So, before the upsettingness of the burglary on Wednesday night, I discovered something magical.
People, I have a spectacular singing voice.
Now, I have always made fun of my singing voice. "Oh, I have the voice of an angel!", I will laughingly say. And I will be joking. Because in my head, I always had the following equation all mapped out: Alice + singing = a sound so bad it makes people cry.
This is not to say that I don't belt out the occasional (and by "occasional", I mean "frequent") number in the privacy of my own home, or my own car. Clearly, I do this. But not ever when anyone can hear me.
See, I had a friend who was an excellent singer and she would always wince whenever I tried to sing something that was stuck in my head. That, added to my own singing insecurities, meant that I didn't ever sing in public. Ever.
But last Wednesday, I ended up at a bar that had a karaoke night on. We'd just sat down with our first bottle of wine, when the 15,000 long song list was thrown down at our table.
"Karaoke! As if!", we scoffed.
Then we cracked open the second bottle of wine. And we peeked inside the song list. The two guys at the table beside us noticed us looking and asked if we were going to sing.
"Us? As if!", we scoffed again.
Then we cracked open the third bottle of wine. No one was singing, so the karaoke organizer type guy was going around to all the tables trying to coerce people to sing.
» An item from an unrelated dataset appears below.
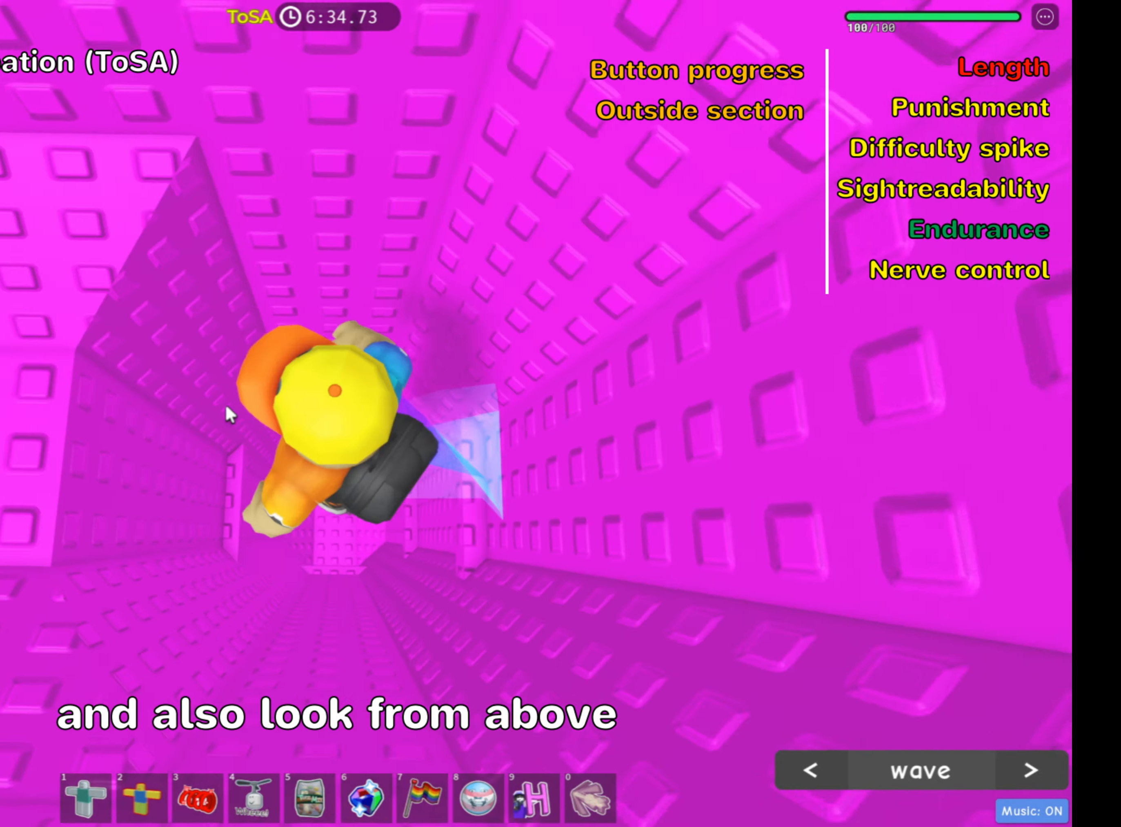
{"keys": [], "mouse": ["right"], "events": [[33, "space", "up"], [416, "a", "up"]]}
Karaoke organizer type guy (KOTG): You guys should sing. I bet you're great. Come on, it'll be fun!
Us: Thank you, no.
KOTG: What if I give you a song that's really easy to sing?
Us: Hmmm. Like what?
KOTG: Sounds of the Underground by Girls Aloud?
Us: Um, no.
KOTG: Like a Prayer by Madonna?
Us: Oooooh .... what the hell. Okay.
So, he announces us. And the three of us make our way to the microphones and sing Like A Prayer. And rather than the sneery "nice job ... not" type applause that a shoddy karaoke performance can elicit, we got real applause.
When we got back to the table, the guys at the next table were cheering for us. Apparently, we were awesome. And were the world's fastest karaoke converts.
Our next song (because you knew there was going to be a next song, didn't you?) was Your Song by Elton John. Now, rather than the regular version, we ended up singing the version from Moulin Rouge. This was a mistake. A big mistake. One that I confess was my fault. We were shamed, and needed to make a dramatic comeback.
Clearly, the way to do that was Papa Don't Preach by Madonna, which was once again awesome. We were back on top, baby!
By then, we were good friends with the guys at the next table. Our grand finale? A five person strong version of Sweet Child Of Mine by Guns N' Roses, which was quite the dance floor filler.
I now love karaoke. Love it!
And I no longer have to be shamed by my singing voice, which is also nice.